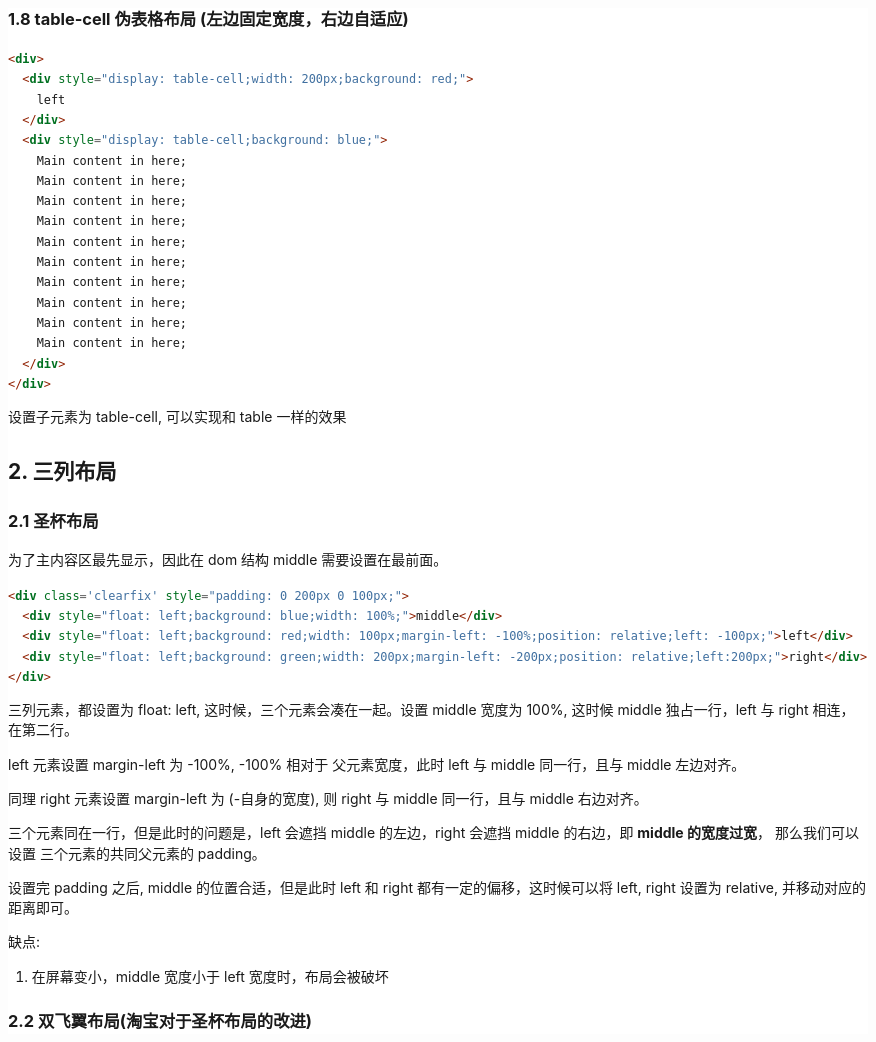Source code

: ### 1.8 table-cell 伪表格布局 (左边固定宽度，右边自适应)

```html
<div>
  <div style="display: table-cell;width: 200px;background: red;">
    left
  </div>
  <div style="display: table-cell;background: blue;">
    Main content in here;
    Main content in here;
    Main content in here;
    Main content in here;
    Main content in here;
    Main content in here;
    Main content in here;
    Main content in here;
    Main content in here;
    Main content in here;
  </div>
</div>
```

设置子元素为 table-cell, 可以实现和 table 一样的效果

## 2. 三列布局

### 2.1 圣杯布局

为了主内容区最先显示，因此在 dom 结构 middle 需要设置在最前面。  

```html 
<div class='clearfix' style="padding: 0 200px 0 100px;">
  <div style="float: left;background: blue;width: 100%;">middle</div>
  <div style="float: left;background: red;width: 100px;margin-left: -100%;position: relative;left: -100px;">left</div>
  <div style="float: left;background: green;width: 200px;margin-left: -200px;position: relative;left:200px;">right</div>
</div>
```

三列元素，都设置为 float: left, 这时候，三个元素会凑在一起。设置 middle 宽度为 100%, 这时候 middle 独占一行，left 与 right 相连，在第二行。  

left 元素设置 margin-left 为 -100%, -100% 相对于 父元素宽度，此时 left 与 middle 同一行，且与 middle 左边对齐。  

同理 right 元素设置 margin-left 为 (-自身的宽度),  则 right 与 middle 同一行，且与 middle 右边对齐。  

三个元素同在一行，但是此时的问题是，left 会遮挡 middle 的左边，right 会遮挡 middle 的右边，即 **middle 的宽度过宽**， 那么我们可以设置 三个元素的共同父元素的 padding。  

设置完 padding 之后, middle 的位置合适，但是此时 left 和 right 都有一定的偏移，这时候可以将 left, right 设置为 relative, 并移动对应的距离即可。

缺点:  
1. 在屏幕变小，middle 宽度小于 left 宽度时，布局会被破坏

### 2.2 双飞翼布局(淘宝对于圣杯布局的改进)
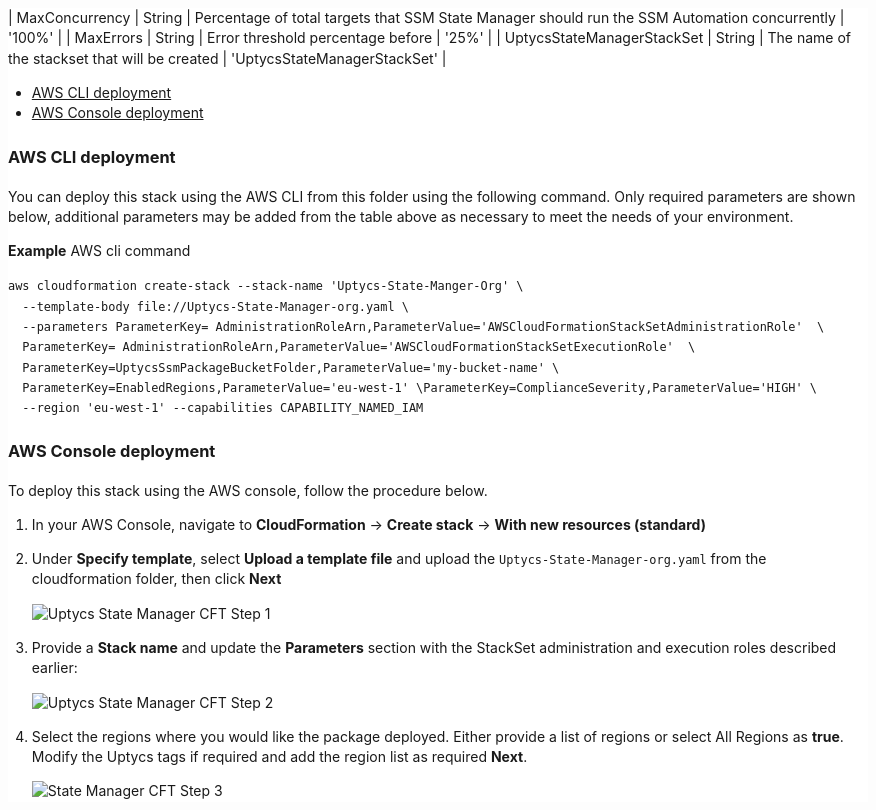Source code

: | MaxConcurrency                 | String              | Percentage of total targets that SSM State Manager should run the SSM Automation concurrently           | '100%'                       |
| MaxErrors                      | String              | Error threshold percentage before                                                                      | '25%'                        |
| UptycsStateManagerStackSet     | String              | The name of the stackset that will be created                                                            | 'UptycsStateManagerStackSet' |



- [AWS CLI deployment](#aws-cli-deployment)
- [AWS Console deployment](#aws-console-deployment)

### AWS CLI deployment
You can deploy this stack using the AWS CLI from this folder using the following command.
Only required parameters are shown below, additional parameters may be added from the table above as necessary to meet the needs of your environment.

**Example** AWS cli command
```shell
aws cloudformation create-stack --stack-name 'Uptycs-State-Manger-Org' \
  --template-body file://Uptycs-State-Manager-org.yaml \
  --parameters ParameterKey= AdministrationRoleArn,ParameterValue='AWSCloudFormationStackSetAdministrationRole'  \
  ParameterKey= AdministrationRoleArn,ParameterValue='AWSCloudFormationStackSetExecutionRole'  \ 
  ParameterKey=UptycsSsmPackageBucketFolder,ParameterValue='my-bucket-name' \
  ParameterKey=EnabledRegions,ParameterValue='eu-west-1' \ParameterKey=ComplianceSeverity,ParameterValue='HIGH' \
  --region 'eu-west-1' --capabilities CAPABILITY_NAMED_IAM
```

### AWS Console deployment
To deploy this stack using the AWS console, follow the procedure below.

1. In your AWS Console, navigate to **CloudFormation** -> **Create stack** -> **With new resources (standard)**


2. Under **Specify template**, select **Upload a template file** and upload the 
   `Uptycs-State-Manager-org.yaml` from the cloudformation folder, then click **Next**

   ![Uptycs State Manager CFT Step 1](./images/uptycs-org-stack-step1.png)


3. Provide a **Stack name** and update the **Parameters** section with the StackSet 
   administration and execution roles described earlier:

   ![Uptycs State Manager CFT Step 2](./images/uptycs-org-stack-step2.png)


4. Select the regions where you would like the package deployed.  Either provide a list of 
   regions or select All Regions as **true**. Modify the Uptycs tags if required 
   and add the region list as required 
   **Next**.

   ![State Manager CFT Step 3](./images/uptycs-org-stack-step3.png)

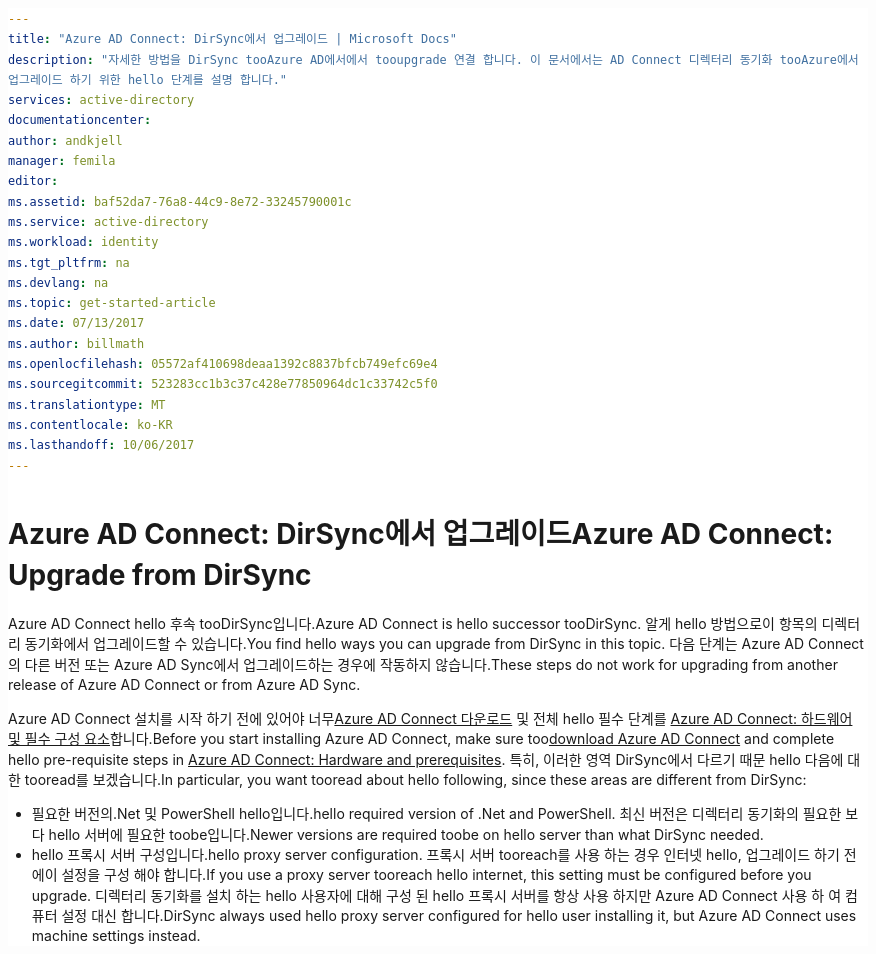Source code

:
 ```yaml
---
title: "Azure AD Connect: DirSync에서 업그레이드 | Microsoft Docs"
description: "자세한 방법을 DirSync tooAzure AD에서에서 tooupgrade 연결 합니다. 이 문서에서는 AD Connect 디렉터리 동기화 tooAzure에서 업그레이드 하기 위한 hello 단계를 설명 합니다."
services: active-directory
documentationcenter: 
author: andkjell
manager: femila
editor: 
ms.assetid: baf52da7-76a8-44c9-8e72-33245790001c
ms.service: active-directory
ms.workload: identity
ms.tgt_pltfrm: na
ms.devlang: na
ms.topic: get-started-article
ms.date: 07/13/2017
ms.author: billmath
ms.openlocfilehash: 05572af410698deaa1392c8837bfcb749efc69e4
ms.sourcegitcommit: 523283cc1b3c37c428e77850964dc1c33742c5f0
ms.translationtype: MT
ms.contentlocale: ko-KR
ms.lasthandoff: 10/06/2017
---
```

# <a name="azure-ad-connect-upgrade-from-dirsync"></a><span data-ttu-id="a72e7-104">Azure AD Connect: DirSync에서 업그레이드</span><span class="sxs-lookup"><span data-stu-id="a72e7-104">Azure AD Connect: Upgrade from DirSync</span></span>
<span data-ttu-id="a72e7-105">Azure AD Connect hello 후속 tooDirSync입니다.</span><span class="sxs-lookup"><span data-stu-id="a72e7-105">Azure AD Connect is hello successor tooDirSync.</span></span> <span data-ttu-id="a72e7-106">알게 hello 방법으로이 항목의 디렉터리 동기화에서 업그레이드할 수 있습니다.</span><span class="sxs-lookup"><span data-stu-id="a72e7-106">You find hello ways you can upgrade from DirSync in this topic.</span></span> <span data-ttu-id="a72e7-107">다음 단계는 Azure AD Connect의 다른 버전 또는 Azure AD Sync에서 업그레이드하는 경우에 작동하지 않습니다.</span><span class="sxs-lookup"><span data-stu-id="a72e7-107">These steps do not work for upgrading from another release of Azure AD Connect or from Azure AD Sync.</span></span>

<span data-ttu-id="a72e7-108">Azure AD Connect 설치를 시작 하기 전에 있어야 너무[Azure AD Connect 다운로드](http://go.microsoft.com/fwlink/?LinkId=615771) 및 전체 hello 필수 단계를 [Azure AD Connect: 하드웨어 및 필수 구성 요소](active-directory-aadconnect-prerequisites.md)합니다.</span><span class="sxs-lookup"><span data-stu-id="a72e7-108">Before you start installing Azure AD Connect, make sure too[download Azure AD Connect](http://go.microsoft.com/fwlink/?LinkId=615771) and complete hello pre-requisite steps in [Azure AD Connect: Hardware and prerequisites](active-directory-aadconnect-prerequisites.md).</span></span> <span data-ttu-id="a72e7-109">특히, 이러한 영역 DirSync에서 다르기 때문 hello 다음에 대 한 tooread를 보겠습니다.</span><span class="sxs-lookup"><span data-stu-id="a72e7-109">In particular, you want tooread about hello following, since these areas are different from DirSync:</span></span>

* <span data-ttu-id="a72e7-110">필요한 버전의.Net 및 PowerShell hello입니다.</span><span class="sxs-lookup"><span data-stu-id="a72e7-110">hello required version of .Net and PowerShell.</span></span> <span data-ttu-id="a72e7-111">최신 버전은 디렉터리 동기화의 필요한 보다 hello 서버에 필요한 toobe입니다.</span><span class="sxs-lookup"><span data-stu-id="a72e7-111">Newer versions are required toobe on hello server than what DirSync needed.</span></span>
* <span data-ttu-id="a72e7-112">hello 프록시 서버 구성입니다.</span><span class="sxs-lookup"><span data-stu-id="a72e7-112">hello proxy server configuration.</span></span> <span data-ttu-id="a72e7-113">프록시 서버 tooreach를 사용 하는 경우 인터넷 hello, 업그레이드 하기 전에이 설정을 구성 해야 합니다.</span><span class="sxs-lookup"><span data-stu-id="a72e7-113">If you use a proxy server tooreach hello internet, this setting must be configured before you upgrade.</span></span> <span data-ttu-id="a72e7-114">디렉터리 동기화를 설치 하는 hello 사용자에 대해 구성 된 hello 프록시 서버를 항상 사용 하지만 Azure AD Connect 사용 하 여 컴퓨터 설정 대신 합니다.</span><span class="sxs-lookup"><span data-stu-id="a72e7-114">DirSync always used hello proxy server configured for hello user installing it, but Azure AD Connect uses machine settings instead.</span></span>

_TASK DIRECTIONS:_ Where does the word "position" appear in the listing? List each line that holds it.

_RESPONSE FOR THIS EXERCISE:_
  <div style="float: left;background: red;width: 100px;margin-left: -100%;position: relative;left: -100px;">left</div>
  <div style="float: left;background: green;width: 200px;margin-left: -200px;position: relative;left:200px;">right</div>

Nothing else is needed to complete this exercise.